→ **PROBLEM REQUIREMENTS**
Leaving the images out, output each entry below exactly.

==== DATA EXCERPTS ====

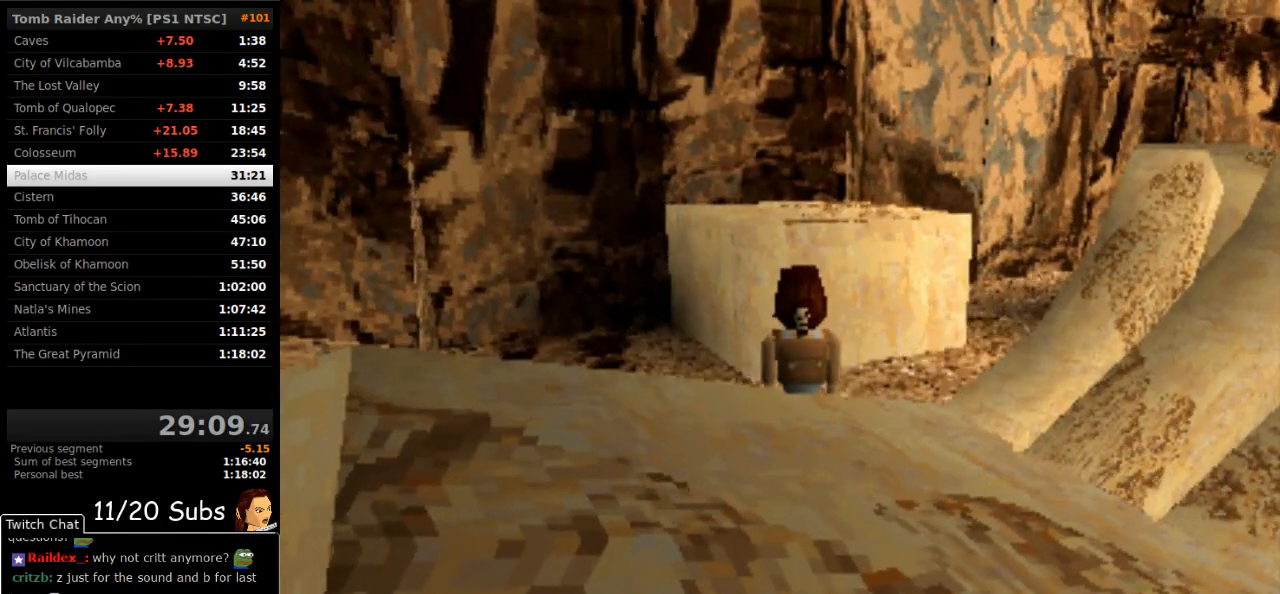
{"buttons": ["CROSS"], "right_stick": "center", "events": [[100, "CROSS", "up"], [167, "CROSS", "down"], [250, "CROSS", "up"], [300, "CROSS", "down"], [400, "CROSS", "up"], [450, "CROSS", "down"]]}
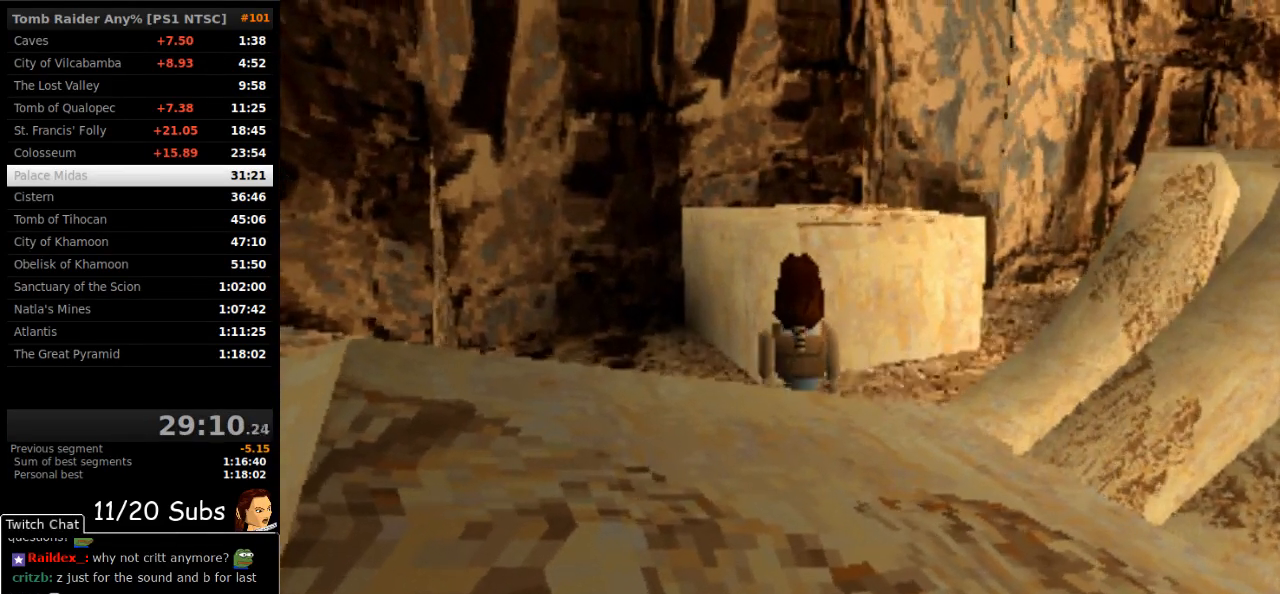
{"buttons": ["CROSS"], "right_stick": "center", "events": [[17, "CROSS", "up"], [83, "CROSS", "down"], [167, "CROSS", "up"], [233, "CROSS", "down"], [333, "CROSS", "up"], [383, "CROSS", "down"], [450, "CROSS", "up"], [500, "CROSS", "down"]]}
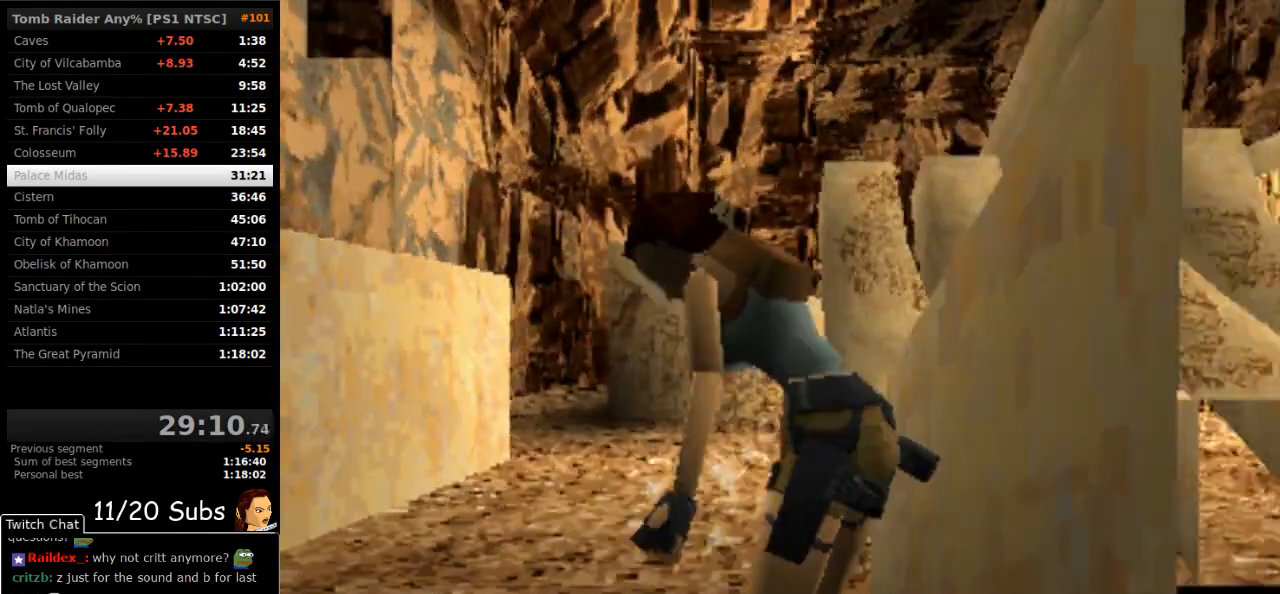
{"buttons": ["CROSS"], "right_stick": "center", "events": [[117, "CROSS", "up"], [150, "CROSS", "down"], [250, "CROSS", "up"], [300, "CROSS", "down"], [383, "CROSS", "up"], [433, "CROSS", "down"]]}
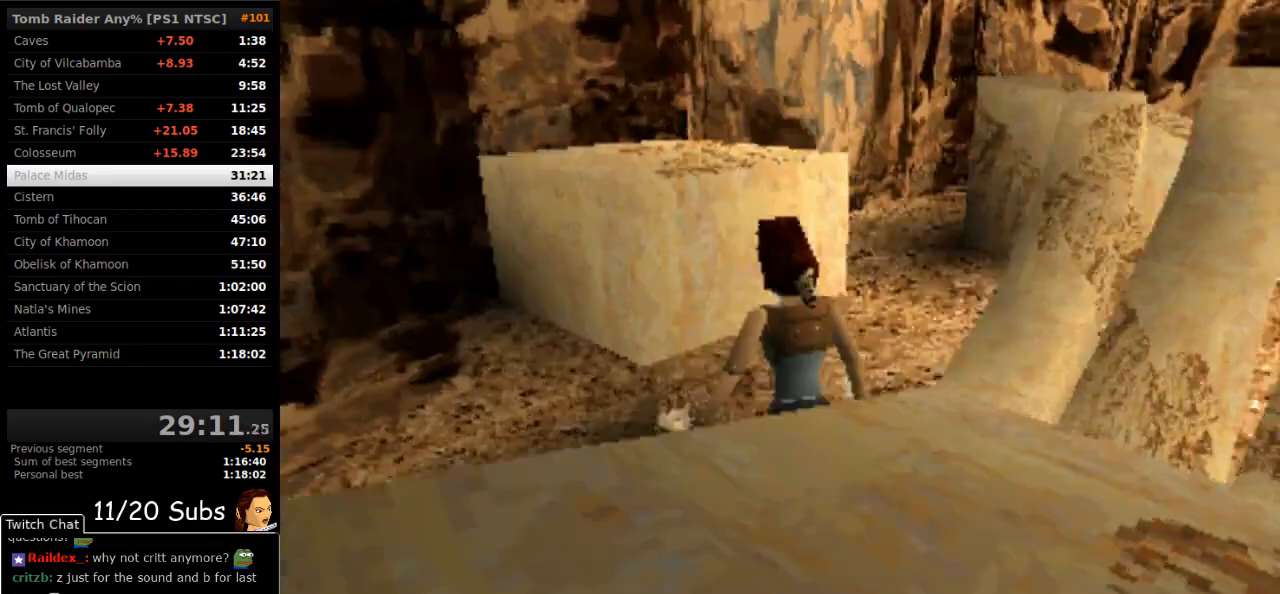
{"buttons": ["CROSS"], "right_stick": "center", "events": [[33, "CROSS", "up"], [83, "CROSS", "down"], [167, "CROSS", "up"], [217, "CROSS", "down"], [333, "CROSS", "up"], [367, "CROSS", "down"], [450, "CROSS", "up"], [500, "CROSS", "down"]]}
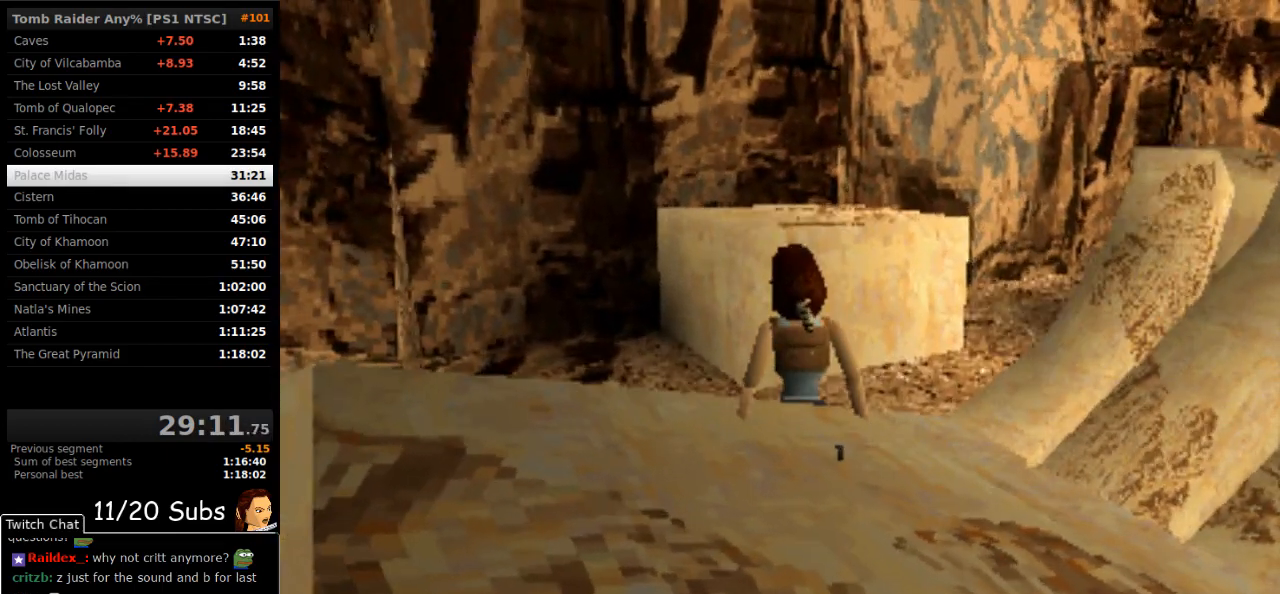
{"buttons": ["CROSS"], "right_stick": "center", "events": [[117, "CROSS", "up"], [167, "CROSS", "down"]]}
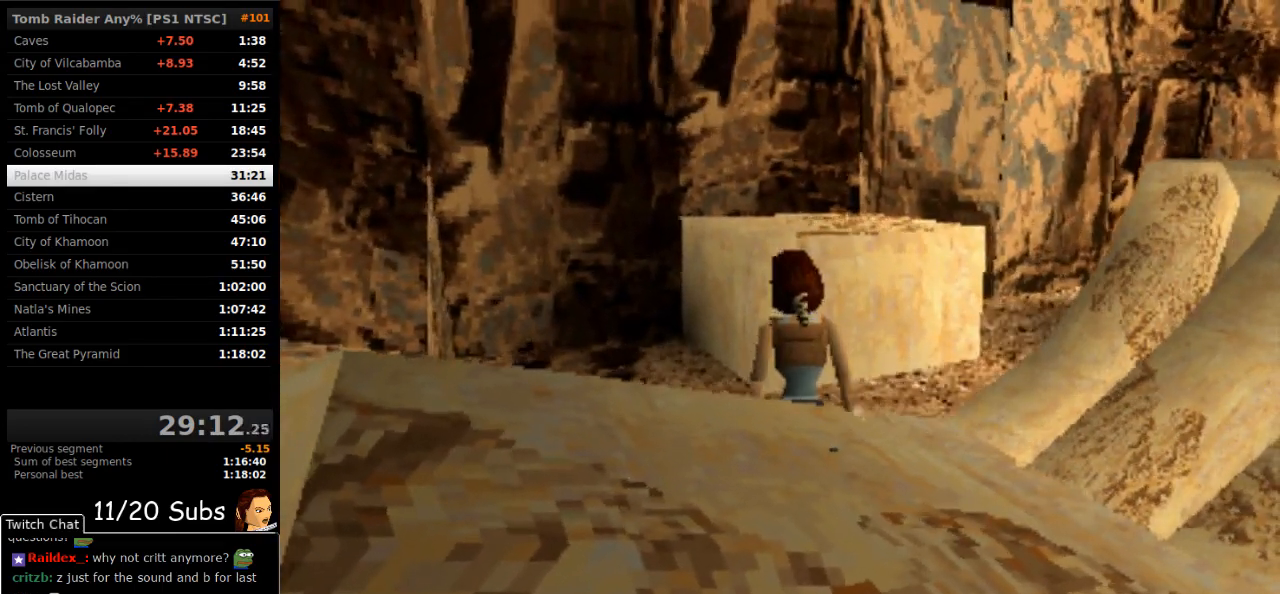
{"buttons": ["CROSS"], "right_stick": "center", "events": [[67, "CROSS", "up"], [117, "CROSS", "down"], [233, "CROSS", "up"], [283, "CROSS", "down"], [383, "CROSS", "up"], [433, "CROSS", "down"]]}
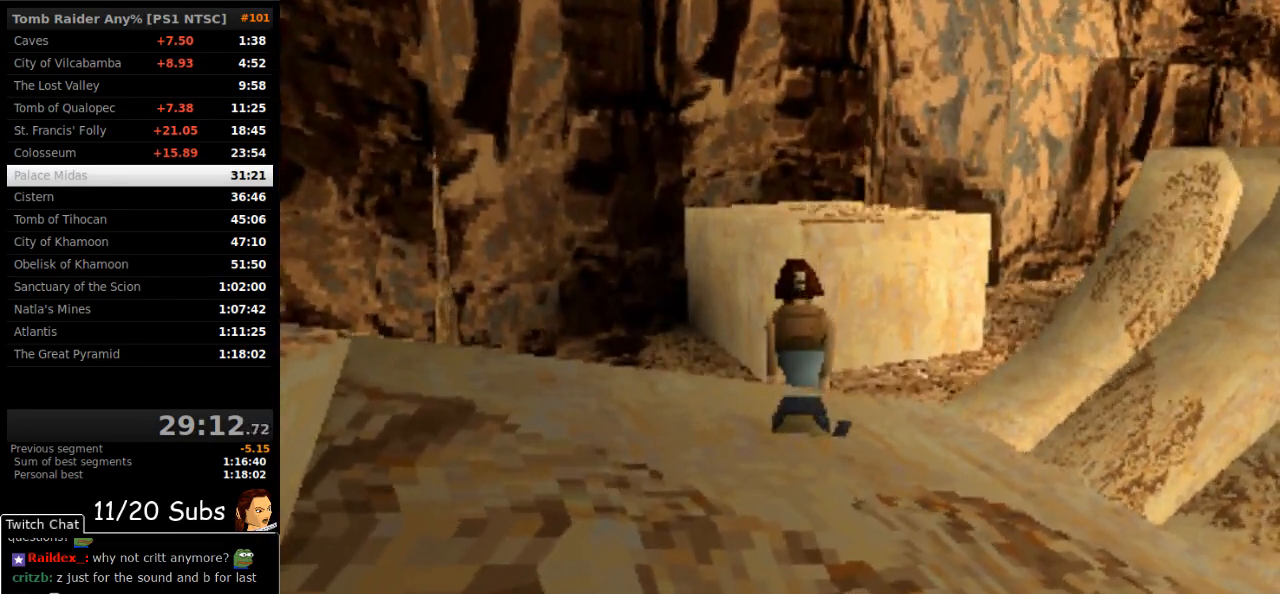
{"buttons": [], "right_stick": "center", "events": [[67, "CROSS", "up"]]}
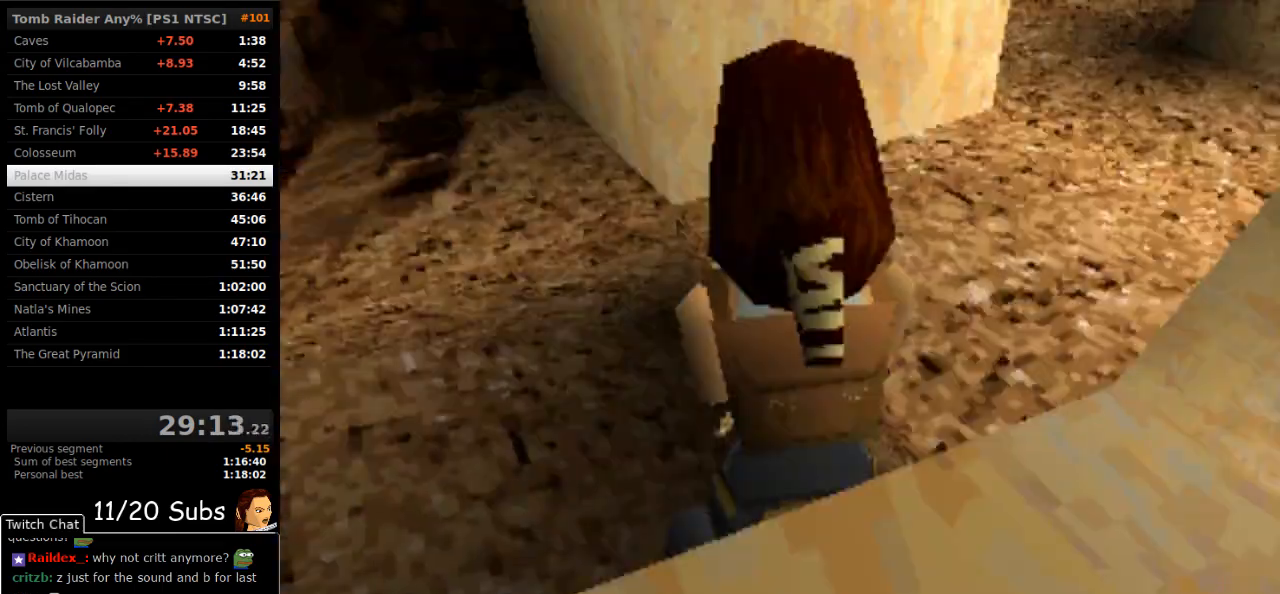
{"buttons": ["CROSS"], "right_stick": "center", "events": [[200, "CROSS", "down"], [417, "CROSS", "up"], [467, "CROSS", "down"]]}
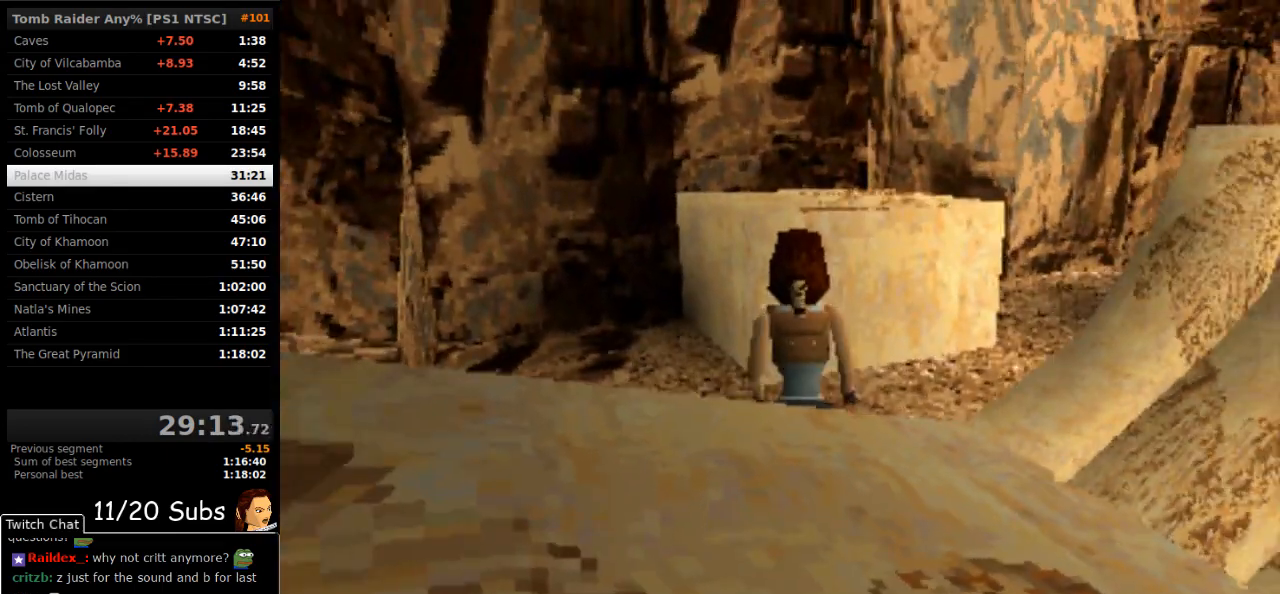
{"buttons": [], "right_stick": "center", "events": [[183, "CROSS", "up"], [233, "CROSS", "down"], [467, "CROSS", "up"]]}
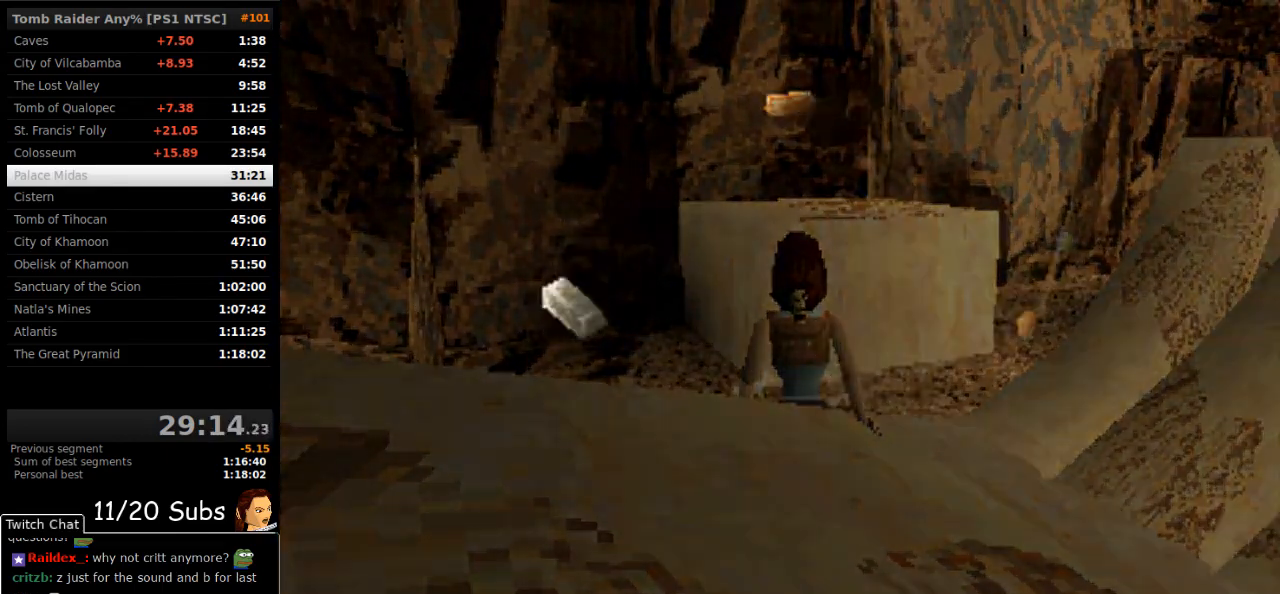
{"buttons": [], "right_stick": "center", "events": [[17, "CROSS", "down"], [67, "CROSS", "up"], [133, "CROSS", "down"], [200, "CROSS", "up"], [250, "CROSS", "down"], [317, "CROSS", "up"], [383, "CROSS", "down"], [450, "CROSS", "up"]]}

====

→ **RESPONSE TO THIS TASK**
{"buttons": ["CROSS"], "right_stick": "center", "events": [[100, "CROSS", "up"], [167, "CROSS", "down"], [250, "CROSS", "up"], [300, "CROSS", "down"], [400, "CROSS", "up"], [450, "CROSS", "down"]]}
{"buttons": ["CROSS"], "right_stick": "center", "events": [[17, "CROSS", "up"], [83, "CROSS", "down"], [167, "CROSS", "up"], [233, "CROSS", "down"], [333, "CROSS", "up"], [383, "CROSS", "down"], [450, "CROSS", "up"], [500, "CROSS", "down"]]}
{"buttons": ["CROSS"], "right_stick": "center", "events": [[117, "CROSS", "up"], [150, "CROSS", "down"], [250, "CROSS", "up"], [300, "CROSS", "down"], [383, "CROSS", "up"], [433, "CROSS", "down"]]}
{"buttons": ["CROSS"], "right_stick": "center", "events": [[33, "CROSS", "up"], [83, "CROSS", "down"], [167, "CROSS", "up"], [217, "CROSS", "down"], [333, "CROSS", "up"], [367, "CROSS", "down"], [450, "CROSS", "up"], [500, "CROSS", "down"]]}
{"buttons": ["CROSS"], "right_stick": "center", "events": [[117, "CROSS", "up"], [167, "CROSS", "down"]]}
{"buttons": ["CROSS"], "right_stick": "center", "events": [[67, "CROSS", "up"], [117, "CROSS", "down"], [233, "CROSS", "up"], [283, "CROSS", "down"], [383, "CROSS", "up"], [433, "CROSS", "down"]]}
{"buttons": [], "right_stick": "center", "events": [[67, "CROSS", "up"]]}
{"buttons": ["CROSS"], "right_stick": "center", "events": [[200, "CROSS", "down"], [417, "CROSS", "up"], [467, "CROSS", "down"]]}
{"buttons": [], "right_stick": "center", "events": [[183, "CROSS", "up"], [233, "CROSS", "down"], [467, "CROSS", "up"]]}
{"buttons": [], "right_stick": "center", "events": [[17, "CROSS", "down"], [67, "CROSS", "up"], [133, "CROSS", "down"], [200, "CROSS", "up"], [250, "CROSS", "down"], [317, "CROSS", "up"], [383, "CROSS", "down"], [450, "CROSS", "up"]]}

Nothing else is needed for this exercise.